Why this step? This is the cascade from the parent, run in reverse: one hand-declared special poisoned the generated set.
Destructor. Not declared ⇒ compiler generates it; it correctly runs path's and table's destructors. This one is fine.
Why this step? We must account for all five — the destructor is the only one left unharmed.
Fix (Rule of Zero). Delete the = default copy-ctor line. Then: copy is auto-deleted (fine, unique_ptr), moves are auto-generated (fine), destructor auto (fine). Config becomes clean move-only with zero written specials.
Why this step? Removing the single hand-declared special lets the whole generated set snap back to the correct move-only shape.
Verify: with the bad line ⇒ copyable=false AND movable=false (worst outcome). Without it ⇒ copyable=false, movable=true. (Booleans in VERIFY.)
only values and containers
Does the class directly own a non-RAII resource
Rule of Zero: write nothing
Is there an RAII wrapper for it
Use the wrapper as a member then Rule of Zero
Write ONE small RAII type then Rule of Zero elsewhere
Member capabilities decide copy and move
Class is move-only copy deleted
Class is copyable copy shares
Class is copyable and movable deep
Recall Quick self-test
A class has one std::string and one std::unique_ptr<T>. Copyable? ::: No — the unique_ptr makes copy implicitly deleted, so the whole class is move-only.

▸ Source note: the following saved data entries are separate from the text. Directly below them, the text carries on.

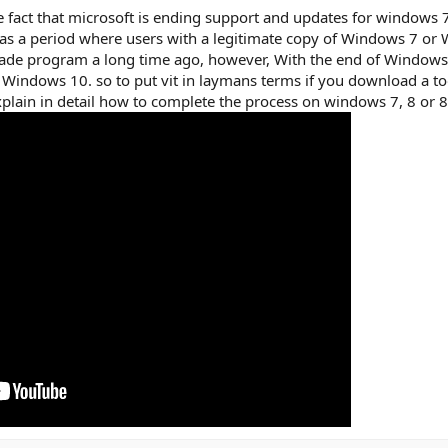
the fact that microsoft is ending support and updates for window
as a period where users with a legitimate copy of Windows 7 or
rade program a long time ago, however, With the end of Windows 
to Windows 10. so to put vit in laymans terms if you download
xplain in detail how to complete the process on windows 7, 8 or 8.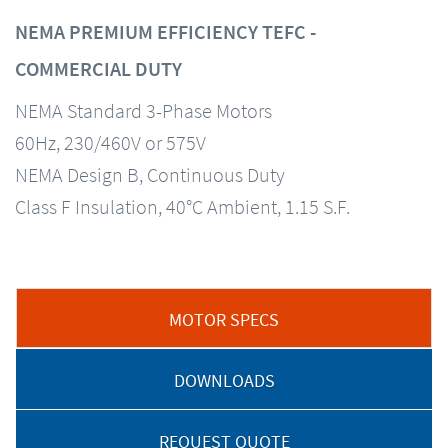
NEMA PREMIUM EFFICIENCY TEFC -
COMMERCIAL DUTY
NEMA Standard 3-Phase Motors
60Hz, 230/460V or 575V
NEMA Design B, Continuous Duty
Class F Insulation, 40°C Ambient, 1.15 S.F.
MOTOR SPECS
DOWNLOADS
REQUEST QUOTE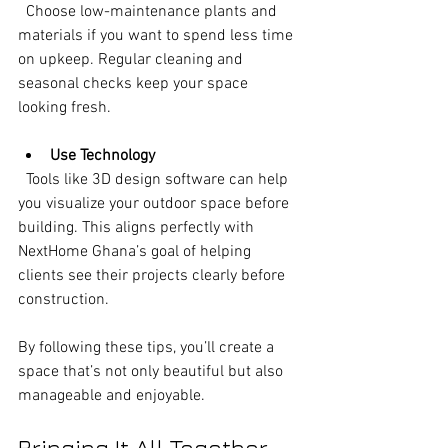
  Choose low-maintenance plants and 
materials if you want to spend less time 
on upkeep. Regular cleaning and 
seasonal checks keep your space 
looking fresh.
Use Technology
  Tools like 3D design software can help 
you visualize your outdoor space before 
building. This aligns perfectly with 
NextHome Ghana’s goal of helping 
clients see their projects clearly before 
construction.
By following these tips, you’ll create a 
space that’s not only beautiful but also 
manageable and enjoyable.
Bringing It All Together 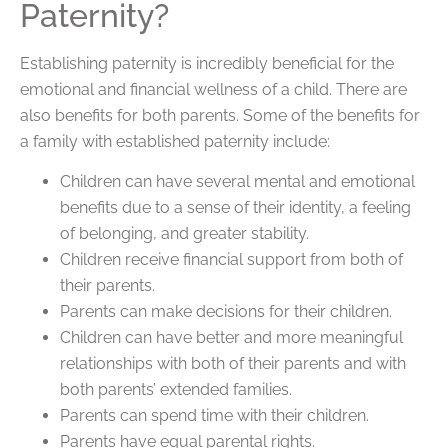
Paternity?
Establishing paternity is incredibly beneficial for the
emotional and financial wellness of a child. There are
also benefits for both parents. Some of the benefits for
a family with established paternity include:
Children can have several mental and emotional
benefits due to a sense of their identity, a feeling
of belonging, and greater stability.
Children receive financial support from both of
their parents.
Parents can make decisions for their children.
Children can have better and more meaningful
relationships with both of their parents and with
both parents’ extended families.
Parents can spend time with their children.
Parents have equal parental rights.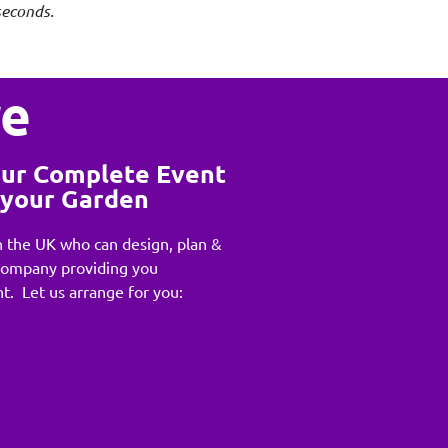
seconds.
re
our Complete Event
n your Garden
 the UK who can design, plan &
Company providing you
t. Let us arrange for you: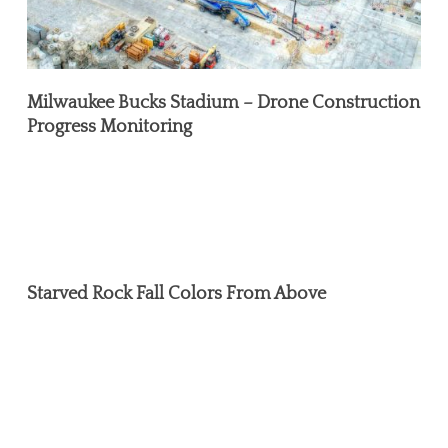
Milwaukee Bucks Stadium – Drone Construction
Progress Monitoring
Starved
Rock
Starved Rock Fall Colors From Above
Fall
Colors
From
Above
Environmental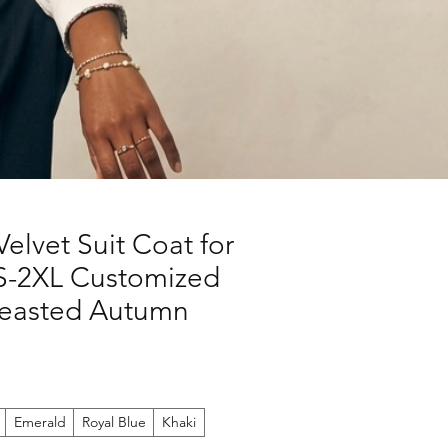
elvet Suit Coat for
-2XL Customized
reasted Autumn
Emerald
Royal Blue
Khaki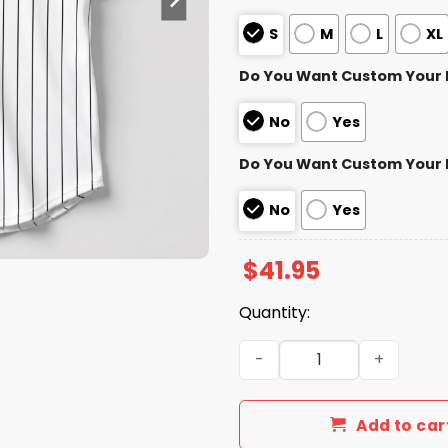
S
M
L
XL
Do You Want Custom Your
No
Yes
Do You Want Custom Your
No
Yes
$
41.95
Quantity:
White Sox Ozzie Guillen Je
Add to car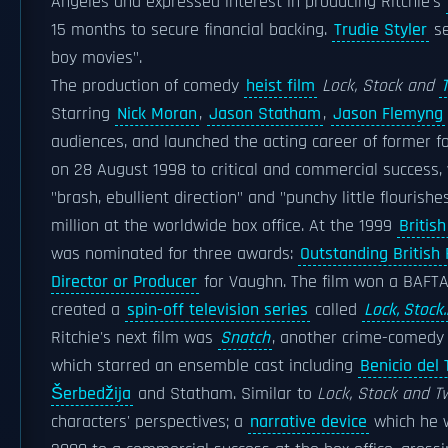
Angeles and expressed interest in producing Ritchie's
15 months to secure financial backing.
Trudie Styler
se
boy movies".
The production of comedy
heist film
Lock, Stock and
Starring
Nick Moran
,
Jason Statham
,
Jason Flemyng
audiences, and launched the acting career of former f
on 28 August 1998 to critical and commercial success,
"brash, ebullient direction" and "punchy little flourish
million at the worldwide box office. At the 1999
Britis
was nominated for three awards:
Outstanding British 
Director or Producer
for Vaughn. The film won a BAFTA f
created a
spin-off television series
called
Lock, Stock..
Ritchie's next film was
Snatch
, another crime-comedy 
which starred an ensemble cast including
Benicio del 
Šerbedžija
and Statham. Similar to
Lock, Stock and 
characters' perspectives; a
narrative device
which he w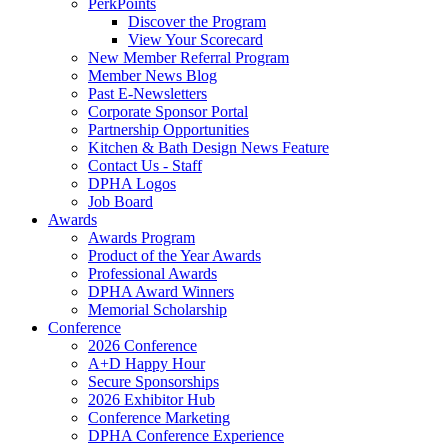
PerkPoints
Discover the Program
View Your Scorecard
New Member Referral Program
Member News Blog
Past E-Newsletters
Corporate Sponsor Portal
Partnership Opportunities
Kitchen & Bath Design News Feature
Contact Us - Staff
DPHA Logos
Job Board
Awards
Awards Program
Product of the Year Awards
Professional Awards
DPHA Award Winners
Memorial Scholarship
Conference
2026 Conference
A+D Happy Hour
Secure Sponsorships
2026 Exhibitor Hub
Conference Marketing
DPHA Conference Experience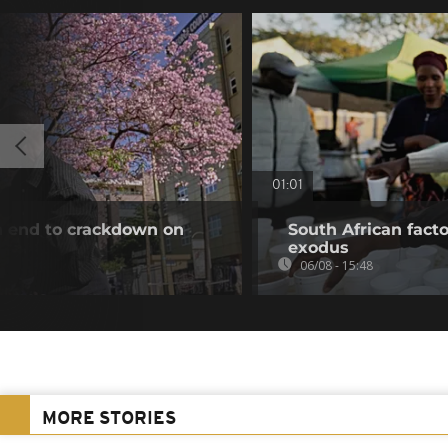
01:01
an end to crackdown on
South African fact
exodus
06/08 - 15:48
MORE STORIES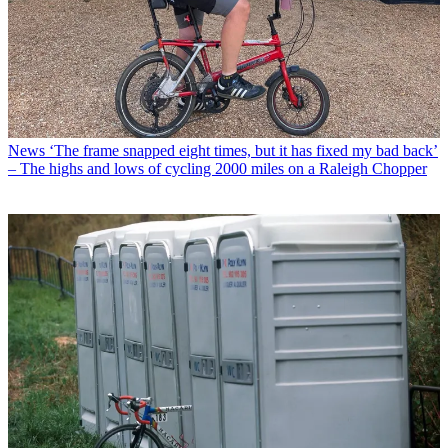
News
‘The frame snapped eight times, but it has fixed my bad back’
– The highs and lows of cycling 2000 miles on a Raleigh Chopper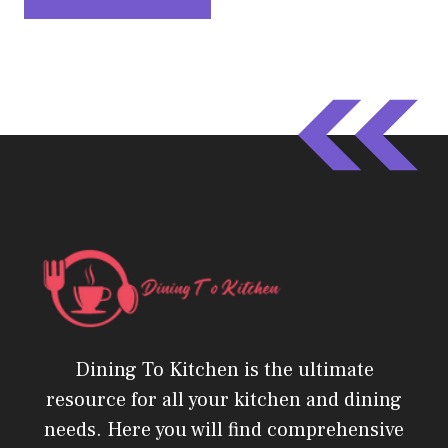
Dining To Kitchen is the ultimate
resource for all your kitchen and dining
needs. Here you will find comprehensive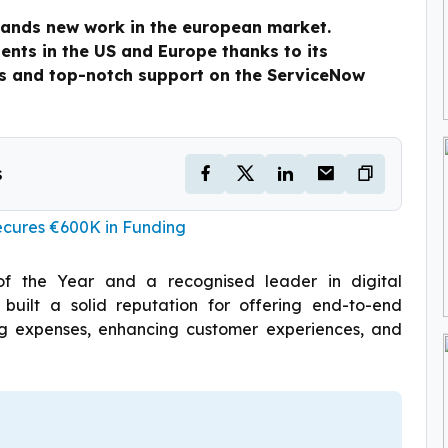
ands new work in the european market.
ients in the US and Europe thanks to its
ons and top-notch support on the ServiceNow
s
ecures €600K in Funding
of the Year and a recognised leader in digital
 built a solid reputation for offering end-to-end
cing expenses, enhancing customer experiences, and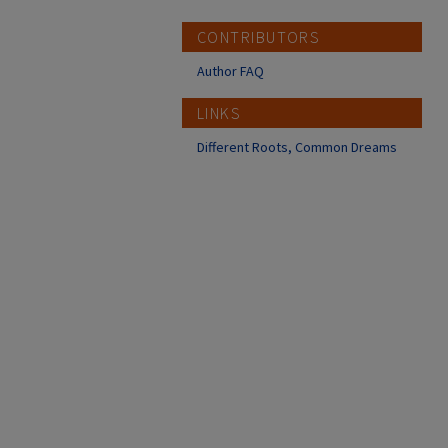
CONTRIBUTORS
Author FAQ
LINKS
Different Roots, Common Dreams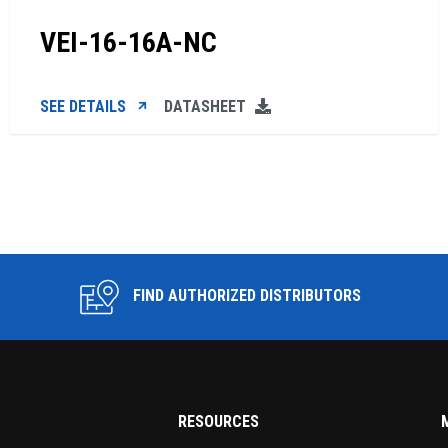
VEI-16-16A-NC
SEE DETAILS
DATASHEET
FIND AUTHORIZED DISTRIBUTORS
RESOURCES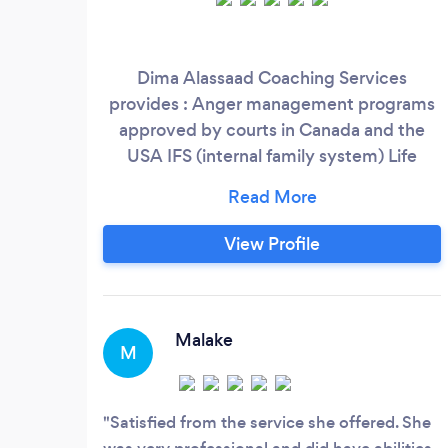
Dima Alassaad Coaching Services
provides : Anger management programs
approved by courts in Canada and the
USA IFS (internal family system) Life
coaching and naturotherapist. Hypnosis
and thetahealing.
View Profile
Malake
M
Satisfied from the service she offered. She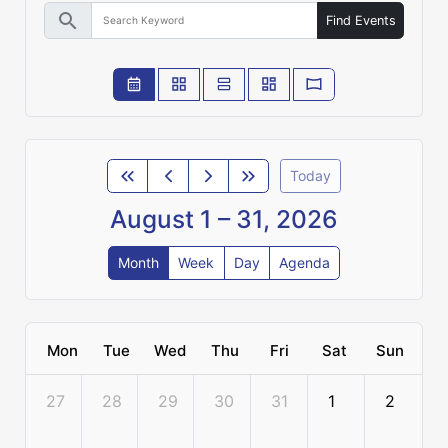
search
Find Events
Today
August 1 – 31, 2026
Month
Week
Day
Agenda
Mon
Tue
Wed
Thu
Fri
Sat
Sun
27
28
29
30
31
1
2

You add ~T() = default; "just to be safe." What breaks? ::: The implicit move operations are suppressed, so the class silently copies (or, if a member is non-copyable, becomes immovable).
Raw FILE* with no wrapper — where do the specials go? ::: Into ONE small RAII class; every other class then uses Rule of Zero.
Copy of a class with a shared_ptr member — deep or shared? ::: Shared — both objects point at the same target and the reference count goes up.
Why mark move operations noexcept? ::: So containers actually use them; a throwing move makes vector fall back to a slow copy.
Common mistake "Defaulting a special makes it appear."
Why it feels right: = default sounds like "please give me the working version."
Why it's wrong: If a member cannot support the operation (e.g. copying a unique_ptr), the defaulted function becomes deleted . And declaring it still suppresses the implicit moves — see Ex 10.
Fix: Don't declare it. Let the compiler decide from the members. If you need copyable semantics, change the member (e.g. shared_ptr or a clone wrapper), not the specials.